Hi Duy,
On 14/05/2019 11:53, Duy Nguyen wrote:
On Tue, May 14, 2019 at 5:33 PM Philip Oakley <philipoakley@xxxxxxx> wrote:
Hi Ulrich,
On 14/05/2019 11:12, Duy Nguyen wrote:
Then I foundhttps://stackoverflow.com/questions/10312521/how-to-fetch-all-git-branches which handles the subject...
But still the most common solution there still looks like an ugly hack.
Thus I suggest to improve the man-pages (unless done already)
Yeah I expected to see at least some definition of remote-tracking
branches (vs local ones) but I didn't see one. Room for improvement.

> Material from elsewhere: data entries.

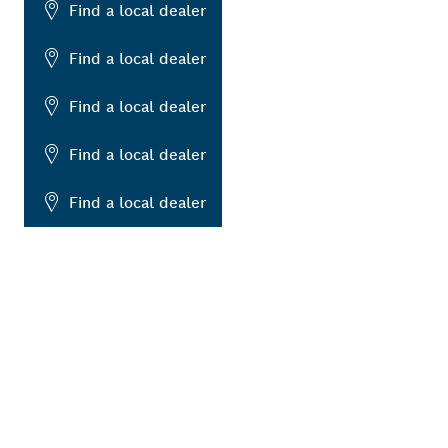
Find a local dealer
Find a local dealer
Find a local dealer
Find a local dealer
Find a local dealer
ALERS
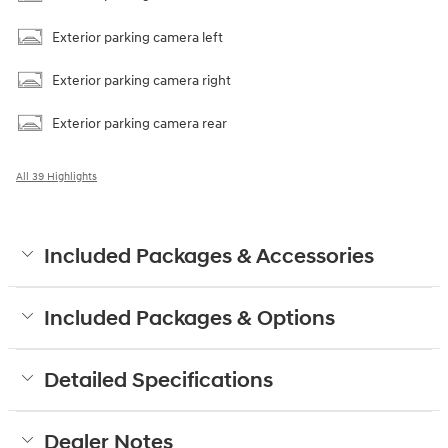
Exterior parking camera left
Exterior parking camera right
Exterior parking camera rear
All 39 Highlights
Included Packages & Accessories
Included Packages & Options
Detailed Specifications
Dealer Notes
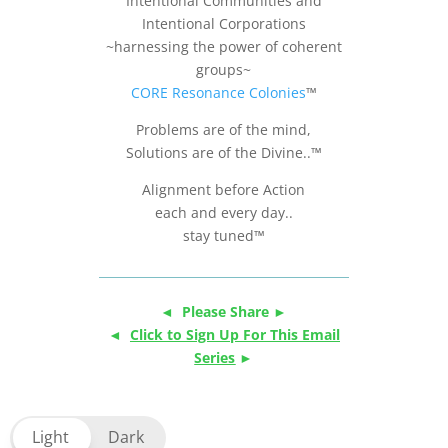
Intentional Communities and
Intentional Corporations
~harnessing the power of coherent
groups~
CORE Resonance Colonies
™
Problems are of the mind,
Solutions are of the Divine..™
Alignment before Action
each and every day..
stay tuned™
◄ Please Share ►
◄
Click to Sign Up For This Email
Series
►
Light
Dark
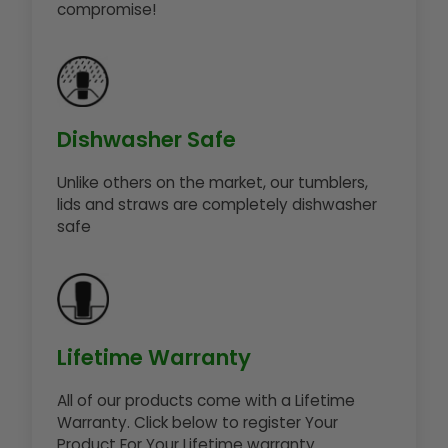
compromise!
Dishwasher Safe
Unlike others on the market, our tumblers,
lids and straws are completely dishwasher
safe
Lifetime Warranty
All of our products come with a Lifetime
Warranty. Click below to register Your
Product For Your Lifetime warranty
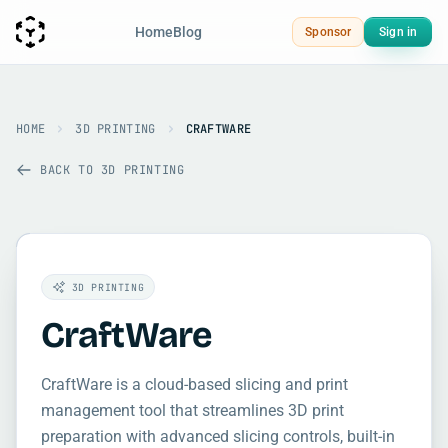
Home
Blog
Sponsor
Sign in
HOME
3D PRINTING
CRAFTWARE
BACK TO 3D PRINTING
3D PRINTING
CraftWare
CraftWare is a cloud-based slicing and print
management tool that streamlines 3D print
preparation with advanced slicing controls, built-in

Yes, the 'remote tracking branch' name [RTB] is very 'French' in its
backwardness (see NATO/OTAN).
The name is not that bad to me.
It was something that I struggled with initially, and its sounds like
Ulrich had a similar issue.
I expect that those who grow up with the development of Git have an
organic knowledge that is deeply rooted so the terms will be solidly
founded for them (along with many other terms and implementation details
that catch me out ;-).
It is a 'branch which tracks a remote', and it is has the 'last time I
looked' state of the branch that is on the remote server, which may
have, by now, advanced or changed.
So you need to have the three distinct views in your head of 'My branch,
held locally', 'my copy of Their branch, from when I last looked', and
'Their branch, on a remote server, in a state I haven't seen recently'.

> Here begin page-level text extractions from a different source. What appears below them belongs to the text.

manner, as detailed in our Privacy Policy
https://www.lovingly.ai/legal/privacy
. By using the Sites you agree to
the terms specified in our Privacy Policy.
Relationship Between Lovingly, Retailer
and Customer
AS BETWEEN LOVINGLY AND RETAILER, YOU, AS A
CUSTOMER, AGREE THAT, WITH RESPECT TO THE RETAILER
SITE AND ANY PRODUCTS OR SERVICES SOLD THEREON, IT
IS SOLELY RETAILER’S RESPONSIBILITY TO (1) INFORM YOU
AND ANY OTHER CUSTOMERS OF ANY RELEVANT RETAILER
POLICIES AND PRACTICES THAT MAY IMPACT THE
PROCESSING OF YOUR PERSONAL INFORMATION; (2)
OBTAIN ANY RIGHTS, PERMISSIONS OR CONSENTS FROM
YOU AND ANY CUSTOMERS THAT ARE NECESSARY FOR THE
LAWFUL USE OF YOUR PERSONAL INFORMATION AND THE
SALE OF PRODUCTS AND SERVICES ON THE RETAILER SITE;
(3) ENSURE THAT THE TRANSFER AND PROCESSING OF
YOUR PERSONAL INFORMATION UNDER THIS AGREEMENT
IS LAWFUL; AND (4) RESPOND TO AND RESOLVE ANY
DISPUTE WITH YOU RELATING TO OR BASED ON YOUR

What I was looking for is this. I don't think we have something like
this in the man pages (I only checked a few though) and not even sure
where it should be if it should be added to the man pages, git-branch?
git-remote? git-fetch? git-branch.txt might be the best place because
this is still about branches.
At the moment its in `git help glossary`, but could be improved, and
references to it given in the various man pages.